• **BRIEF**: Duplicate the passage of the whirlpool tub thread from "2) a slip joint" up to and including "and some caulking.", word for word.

• **TEXT SECTION**:
# Whirlpool tub setting



## earshavewalls (Aug 18, 2010)

We have an owner/builder who is installing a spa-tub in the 2nd story master bath. He neglected to provide a properly sized access panel for servicing and removal of the pump.

He is suggesting that he can use a slip fitting for the drain and can access the pump by removing the tub any time it needs servicing and that he would only need to re-caulk around the tub (recessed installation) when placing it back.

We obviously have issues with this method. He claims that over 100 (magic number...) have been installed just like this in other areas. I am concerned about:

1) supporting the tub from the rim

2) a slip joint for a tub connection is unsettling (no real seal)

3) this is a wealthy, connected (politically) person who is close friends with the assistant building official.

Sticky, to say the least.........

So, here we go.........what do you think of his proposal? Our BO is hesitant to permit this but is also reluctant to just say "no". I am not sure if the tub itself is listed for this type of access. Most tubs need to be supported from beneath the tub (mortar bed of some kind) and are anchored in some way to prevent movement. This proposal would support and secure the tub with the lip of the tub and some caulking.

I anxiously await your comments!

Wayne


----------



## mtlogcabin (Aug 18, 2010)

> He is suggesting that he can use a slip fitting for the drain and can access the pump by removing the tub


2006 UPC 404.2 *Connections.*Fixtures having concealed slip joint connections shall be provided with an access panel or utility space at least 12 inches in its least dimension and so arranged without obstructions as to make such connections accessible for inspection and repair. 

The tub would have to be installed according to the manufactures installation instructions. Changing the supports from bottom of the tub to the rim around the top would be a disaster. The loads are spread across the bottom of the tub are about 8 sq gt of bearing surface. Using the rim around the top you would be lucky to have 1.5 sq ft of bearing surface.

Ask an engineer?


----------



## georgia plans exam (Aug 18, 2010)

680.73 2008 NEC "Hydromassage bathtub electrical equipment shall be accessible without damaging the building structure or building finish."

GPE


----------



## Mule (Aug 18, 2010)

We allow the marble skirting around the tub to be the access to the motors and connections. A razor knife is all you need to get to the parts. I don't see that as any harder than removing several screws from within an area adjacent to the tub.

It is our opinion that we are not damaging the building structure or building finish by allowing this.


----------



## Uncle Bob (Aug 18, 2010)

Wayne,

As the inspector, I would fail it (with the proper apology to the "well connected" Gentleman); take pictures and a make a copy of the installation instructions for my records (and the BO's desk); and, suggest that if he insisted, he should take it to the inspections office, and speak to those who may know more than myself and have the authority to approve it.

To the best of my knowledge and recollection; "I've seen this a hundred times"; is not an amendment to the codes.

Uncle Bob


----------



## peach (Aug 18, 2010)

well.................... no.. (I think I have enough characters)..

Wayne.. there's a reason building officials have an average shelf life of 5 years.. it's called POLITICS!

• **SOURCE INFORMATION**:
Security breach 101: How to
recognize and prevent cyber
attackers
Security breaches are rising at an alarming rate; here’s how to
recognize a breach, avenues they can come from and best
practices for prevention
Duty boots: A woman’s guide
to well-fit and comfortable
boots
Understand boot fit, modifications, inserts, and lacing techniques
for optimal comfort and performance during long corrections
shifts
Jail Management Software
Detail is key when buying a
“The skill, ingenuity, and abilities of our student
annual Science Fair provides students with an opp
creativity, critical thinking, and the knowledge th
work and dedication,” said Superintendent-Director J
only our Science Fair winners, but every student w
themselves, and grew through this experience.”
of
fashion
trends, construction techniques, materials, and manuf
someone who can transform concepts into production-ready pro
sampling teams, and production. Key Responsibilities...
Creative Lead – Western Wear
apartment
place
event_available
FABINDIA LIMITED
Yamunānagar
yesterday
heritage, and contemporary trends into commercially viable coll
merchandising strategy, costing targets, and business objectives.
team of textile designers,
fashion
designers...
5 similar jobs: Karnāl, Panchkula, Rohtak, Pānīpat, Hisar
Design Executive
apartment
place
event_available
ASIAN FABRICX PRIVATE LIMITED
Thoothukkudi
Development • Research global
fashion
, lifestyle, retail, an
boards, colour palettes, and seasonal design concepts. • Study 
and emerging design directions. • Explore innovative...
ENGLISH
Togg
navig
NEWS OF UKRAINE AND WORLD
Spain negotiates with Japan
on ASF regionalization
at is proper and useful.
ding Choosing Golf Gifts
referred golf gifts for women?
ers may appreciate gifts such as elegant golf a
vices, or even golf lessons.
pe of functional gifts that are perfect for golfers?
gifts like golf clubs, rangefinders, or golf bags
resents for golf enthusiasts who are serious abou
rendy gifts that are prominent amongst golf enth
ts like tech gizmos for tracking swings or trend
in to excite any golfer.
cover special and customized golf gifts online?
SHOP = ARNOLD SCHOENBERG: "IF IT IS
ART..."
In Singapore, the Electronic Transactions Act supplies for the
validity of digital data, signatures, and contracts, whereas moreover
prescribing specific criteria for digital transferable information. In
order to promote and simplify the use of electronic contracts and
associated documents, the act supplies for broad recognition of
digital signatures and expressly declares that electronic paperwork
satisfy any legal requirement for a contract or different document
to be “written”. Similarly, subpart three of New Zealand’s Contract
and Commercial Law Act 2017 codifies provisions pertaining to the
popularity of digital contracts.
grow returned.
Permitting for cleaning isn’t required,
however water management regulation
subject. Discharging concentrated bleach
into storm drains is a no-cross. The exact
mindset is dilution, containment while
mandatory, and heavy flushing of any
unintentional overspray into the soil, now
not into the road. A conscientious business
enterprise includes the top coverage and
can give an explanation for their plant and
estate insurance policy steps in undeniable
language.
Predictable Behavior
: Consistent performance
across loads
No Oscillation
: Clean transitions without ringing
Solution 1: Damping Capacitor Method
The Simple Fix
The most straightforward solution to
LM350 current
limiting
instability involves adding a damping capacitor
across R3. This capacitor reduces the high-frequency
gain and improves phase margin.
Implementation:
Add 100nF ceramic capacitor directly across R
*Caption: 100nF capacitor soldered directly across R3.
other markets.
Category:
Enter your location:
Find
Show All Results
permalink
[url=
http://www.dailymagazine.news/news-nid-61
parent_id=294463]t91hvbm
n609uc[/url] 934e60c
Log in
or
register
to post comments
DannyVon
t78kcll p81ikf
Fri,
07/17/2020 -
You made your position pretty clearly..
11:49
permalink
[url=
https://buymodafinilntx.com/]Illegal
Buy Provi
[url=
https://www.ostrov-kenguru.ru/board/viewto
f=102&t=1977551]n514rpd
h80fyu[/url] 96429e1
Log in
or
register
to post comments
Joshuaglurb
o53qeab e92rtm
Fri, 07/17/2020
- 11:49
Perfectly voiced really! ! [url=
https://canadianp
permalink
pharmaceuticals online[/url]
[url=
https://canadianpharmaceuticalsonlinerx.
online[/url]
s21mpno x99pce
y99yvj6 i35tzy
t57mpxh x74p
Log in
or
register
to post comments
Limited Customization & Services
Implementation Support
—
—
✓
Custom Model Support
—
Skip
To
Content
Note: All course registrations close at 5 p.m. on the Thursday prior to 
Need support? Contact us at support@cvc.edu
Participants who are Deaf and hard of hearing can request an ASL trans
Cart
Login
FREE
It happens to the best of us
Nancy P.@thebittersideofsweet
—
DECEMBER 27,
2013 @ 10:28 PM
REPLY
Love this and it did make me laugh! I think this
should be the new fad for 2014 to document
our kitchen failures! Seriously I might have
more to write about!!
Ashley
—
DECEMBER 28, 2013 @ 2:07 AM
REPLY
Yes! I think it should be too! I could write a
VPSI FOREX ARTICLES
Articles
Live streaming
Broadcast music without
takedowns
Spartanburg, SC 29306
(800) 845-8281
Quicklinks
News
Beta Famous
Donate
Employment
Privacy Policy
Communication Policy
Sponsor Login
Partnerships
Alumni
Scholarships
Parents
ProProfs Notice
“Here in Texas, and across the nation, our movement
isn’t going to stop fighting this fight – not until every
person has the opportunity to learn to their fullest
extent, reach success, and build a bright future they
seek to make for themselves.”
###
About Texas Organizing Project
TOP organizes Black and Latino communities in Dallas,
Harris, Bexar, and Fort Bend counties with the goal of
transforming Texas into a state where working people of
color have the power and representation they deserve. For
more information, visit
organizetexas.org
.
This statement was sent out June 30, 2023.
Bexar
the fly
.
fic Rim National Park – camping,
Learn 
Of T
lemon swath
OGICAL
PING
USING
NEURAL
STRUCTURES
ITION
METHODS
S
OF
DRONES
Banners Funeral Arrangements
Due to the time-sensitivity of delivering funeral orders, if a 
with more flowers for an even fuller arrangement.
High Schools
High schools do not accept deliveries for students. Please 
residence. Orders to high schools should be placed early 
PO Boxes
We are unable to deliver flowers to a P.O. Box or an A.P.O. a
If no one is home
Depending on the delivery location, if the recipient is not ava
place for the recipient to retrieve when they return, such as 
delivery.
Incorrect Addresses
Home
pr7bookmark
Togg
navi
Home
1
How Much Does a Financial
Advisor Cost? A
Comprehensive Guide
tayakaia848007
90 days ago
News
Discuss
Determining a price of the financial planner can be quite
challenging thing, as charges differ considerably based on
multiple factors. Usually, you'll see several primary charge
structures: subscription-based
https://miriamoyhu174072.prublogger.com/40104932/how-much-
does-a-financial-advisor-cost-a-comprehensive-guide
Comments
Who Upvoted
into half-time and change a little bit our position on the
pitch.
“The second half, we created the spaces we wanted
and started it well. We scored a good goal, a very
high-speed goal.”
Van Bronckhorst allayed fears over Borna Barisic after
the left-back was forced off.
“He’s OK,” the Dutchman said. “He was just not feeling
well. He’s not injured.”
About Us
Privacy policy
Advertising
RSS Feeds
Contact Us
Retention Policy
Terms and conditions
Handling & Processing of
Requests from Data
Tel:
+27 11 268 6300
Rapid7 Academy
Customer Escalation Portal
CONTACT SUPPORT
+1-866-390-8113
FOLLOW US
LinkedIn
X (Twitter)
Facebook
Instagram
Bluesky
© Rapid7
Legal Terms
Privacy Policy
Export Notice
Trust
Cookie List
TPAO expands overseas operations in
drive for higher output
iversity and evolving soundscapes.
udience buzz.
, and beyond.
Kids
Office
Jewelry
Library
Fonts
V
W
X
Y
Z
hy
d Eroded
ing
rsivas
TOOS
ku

• **EXERCISE RESPONSE**:
2) a slip joint for a tub connection is unsettling (no real seal)

3) this is a wealthy, connected (politically) person who is close friends with the assistant building official.

Sticky, to say the least.........

So, here we go.........what do you think of his proposal? Our BO is hesitant to permit this but is also reluctant to just say "no". I am not sure if the tub itself is listed for this type of access. Most tubs need to be supported from beneath the tub (mortar bed of some kind) and are anchored in some way to prevent movement. This proposal would support and secure the tub with the lip of the tub and some caulking.